As hypothesized, individuals who had been unfaithful themselves as well as individuals whose partner had been unfaithful showed more possessive jealousy, i.e., were more inclined to engage in attempts to prevent sexual contact of their partner with a third person (cf. Neal & Lemay, 2019; Zandbergen & Brown, 2015). However, unlike what one would expect on the basis of classic psychoanalytic theorizing on projection (e.g., Freud, 1950), no effects were found on anxious jealousy. In fact, if psychoanalytic theorizing is correct, one would especially expect an effect of one´s own infidelity on anxious jealousy, which is the most clinical type of jealousy, particularly characteristic of individuals with mental health problems (e.g., Attridge, 2013) and neurotic individuals (Buunk, 1997). Neither was there an effect of one´s own behavior on reactive jealousy, suggesting that considerations of reciprocity in this realm may not be as common as the research by Buunk (1982) would suggest.
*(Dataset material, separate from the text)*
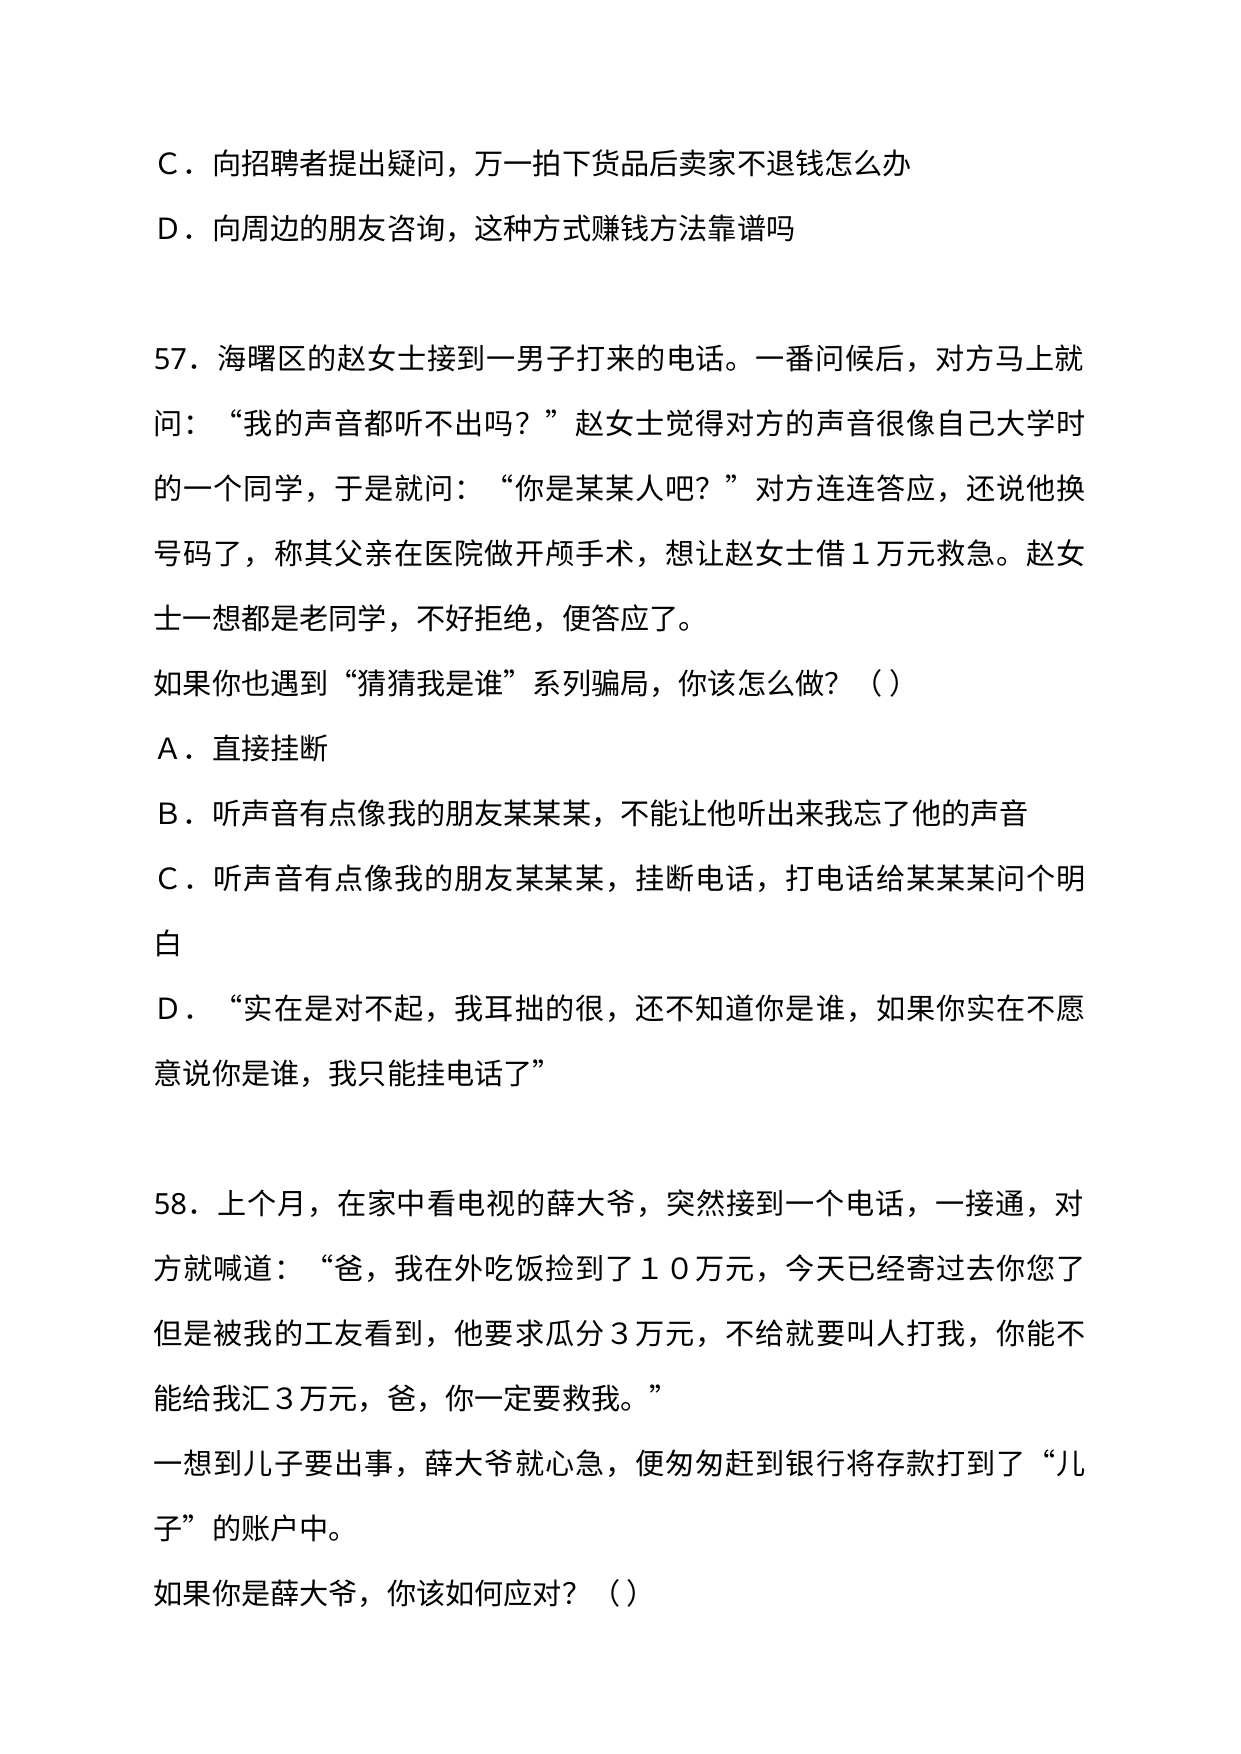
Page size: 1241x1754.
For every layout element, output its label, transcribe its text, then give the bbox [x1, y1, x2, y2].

There were a number of limitations of the present research. First, of course the meaning of the term ´cheating´ is somewhat ambivalent, even though, unless explicitly specified, research shows that infidelity is considered mostly as actual sexual acts (Thompson & O’Sullivan, 2016). Future research may assess with more explicit measures of cheating how jealousy and infidelity are interrelated. Second, we did not examine personality characteristics that might moderate the effect of one´s own infidelity on jealousy (cf. Buss & Shackelford, 1997). Finally, our sample size was relatively small and consisted of relatively well-adjusted, highly educated individuals in Chile, and it is therefore important to examine the present issues in the same and other populations, including individuals suffering from clinical forms of jealousy. Nevertheless, the present results may be considered as a modest contribution to the small empirical literature (e.g., Neal & Lemay, 2019; Zandbergen & Brown, 2015) on jealousy as a projection of one´s own adulterous tendencies, showing that especially anxious jealousy may result from such projection.